- _GOAL OF THE EXERCISE_
Where a line below holds the string "Premier", copy that line.

#### DATASET RECORDS

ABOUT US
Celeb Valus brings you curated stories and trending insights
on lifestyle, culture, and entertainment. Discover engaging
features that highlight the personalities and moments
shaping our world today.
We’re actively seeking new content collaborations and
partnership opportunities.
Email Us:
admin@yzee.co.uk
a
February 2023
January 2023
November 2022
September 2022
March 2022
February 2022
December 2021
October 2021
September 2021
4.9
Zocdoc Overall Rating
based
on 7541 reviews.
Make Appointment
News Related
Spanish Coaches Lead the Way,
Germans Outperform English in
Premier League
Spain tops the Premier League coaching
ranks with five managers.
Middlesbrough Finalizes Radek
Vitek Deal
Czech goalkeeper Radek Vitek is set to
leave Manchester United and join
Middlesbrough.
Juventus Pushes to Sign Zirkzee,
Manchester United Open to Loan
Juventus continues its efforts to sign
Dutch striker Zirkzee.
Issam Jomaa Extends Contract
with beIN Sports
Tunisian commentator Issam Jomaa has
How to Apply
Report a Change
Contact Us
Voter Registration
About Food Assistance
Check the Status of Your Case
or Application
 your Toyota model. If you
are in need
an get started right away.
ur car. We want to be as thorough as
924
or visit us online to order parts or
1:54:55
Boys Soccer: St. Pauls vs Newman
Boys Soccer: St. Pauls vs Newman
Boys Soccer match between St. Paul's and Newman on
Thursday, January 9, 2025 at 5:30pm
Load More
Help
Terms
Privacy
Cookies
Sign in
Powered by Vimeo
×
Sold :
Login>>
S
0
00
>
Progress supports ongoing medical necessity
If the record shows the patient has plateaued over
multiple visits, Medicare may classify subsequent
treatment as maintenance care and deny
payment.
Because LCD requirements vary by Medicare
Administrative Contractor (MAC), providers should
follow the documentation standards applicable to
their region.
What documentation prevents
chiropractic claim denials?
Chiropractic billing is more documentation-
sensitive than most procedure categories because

########

- _OUTPUT_
Premier League
Spain tops the Premier League coaching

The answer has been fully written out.